These sorts of approximations (and more sophisticated methods) are fairly widely used in systems programming, as seen by the fact that Apple's asin is only a couple percent slower and sub-ulp accurate (https://members.loria.fr/PZimmermann/papers/accuracy.pdf). I would expect to get similar performance on non-Apple x86 using Intel's math library, which does not seem to have been measured, and significantly better performance while preserving accuracy using a vectorized library call.
The approximation reported here is slightly faster but only accurate to about 2.7e11 ulp. That's totally appropriate for the graphics use in question, but no one would ever use it for a system library; less than half the bits are good.

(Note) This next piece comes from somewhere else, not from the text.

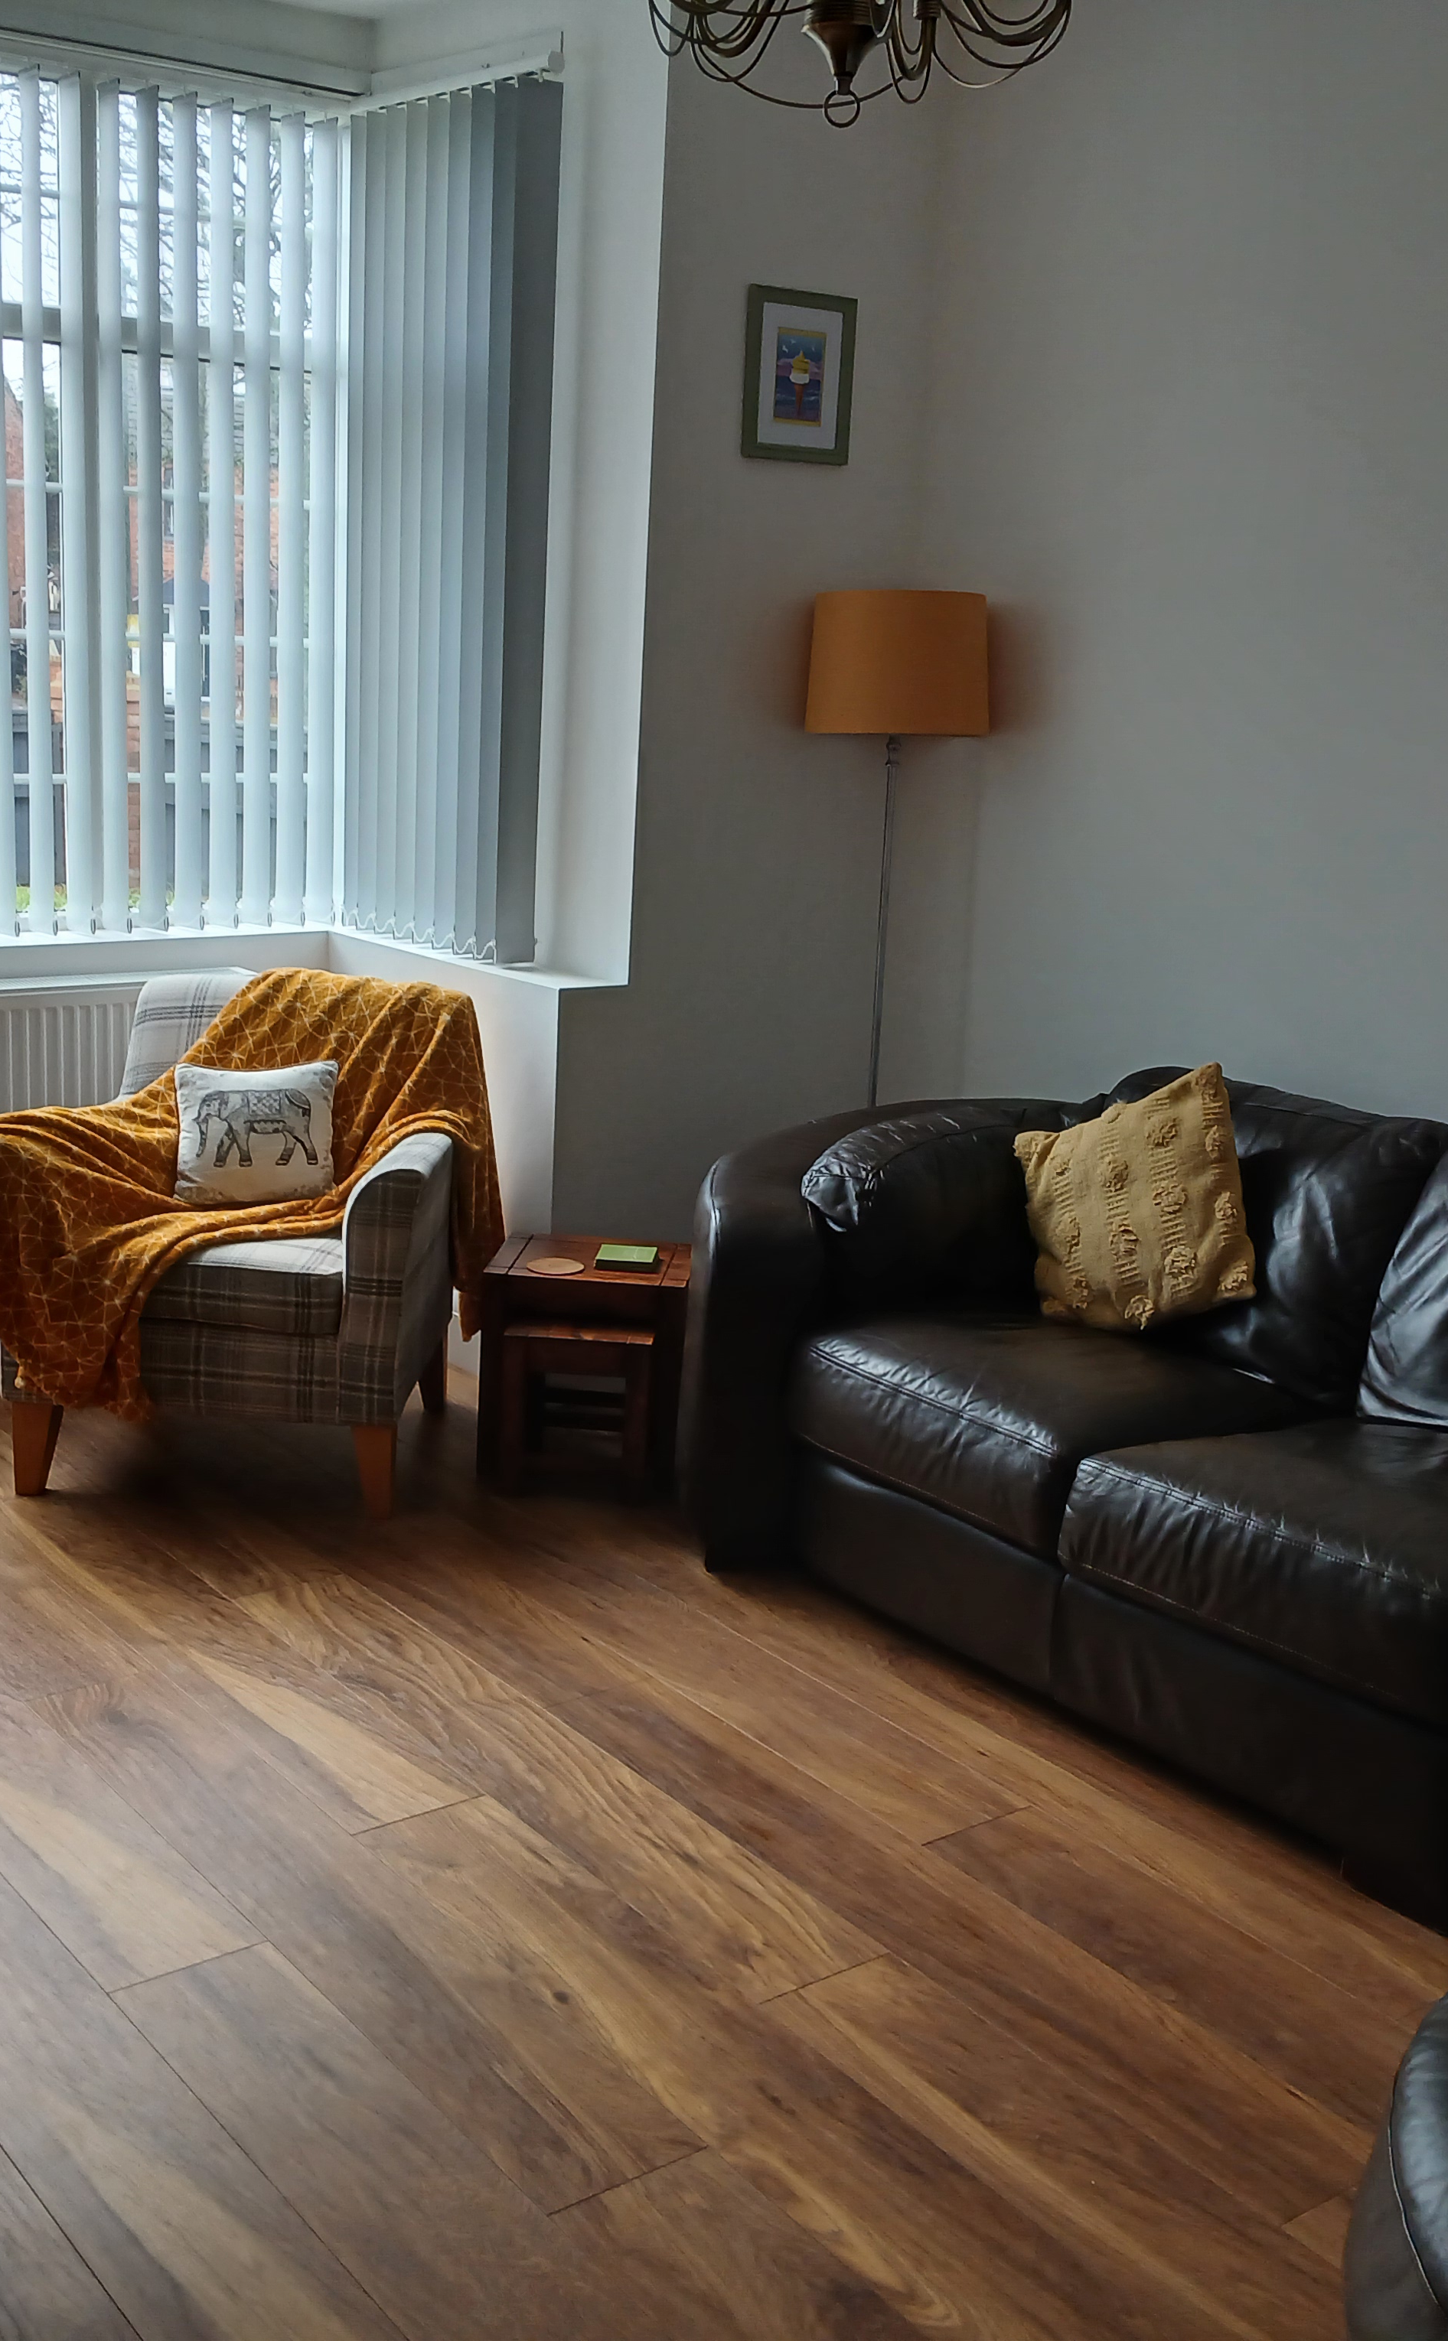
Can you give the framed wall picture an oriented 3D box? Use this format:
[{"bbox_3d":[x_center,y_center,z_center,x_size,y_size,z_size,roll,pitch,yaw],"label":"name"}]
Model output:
[{"bbox_3d":[0.148,-1.469,4.345,0.260,0.303,0.022,-7,15,-37],"label":"framed wall picture"}]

Also worth noting that it's possible to go faster without further loss of accuracy--the approximation uses a correctly rounded square root, which is much more accurate than the rest of the approximation deserves. An approximate square root will deliver the same overall accuracy and much better vectorized performance.
Great point about the approximate sqrt being low-hanging fruit. The correctly rounded sqrt is doing way more work than the rest of the pipeline deserves at that error budget. I wonder if the author benchmarked with rsqrtss plus a Newton-Raphson refinement step — on x86 that gives you roughly 23 bits of precision for a fraction of the latency of sqrtss, which is still massive overkill for a 2.7e11 ulp result but would show an even bigger speedup.
Yeah, the only big problem with approx. sqrt is that it's not consistent across systems, for example Intel and AMD implement RSQRT differently... Fine for graphics, but if you need consistency, that messes things up.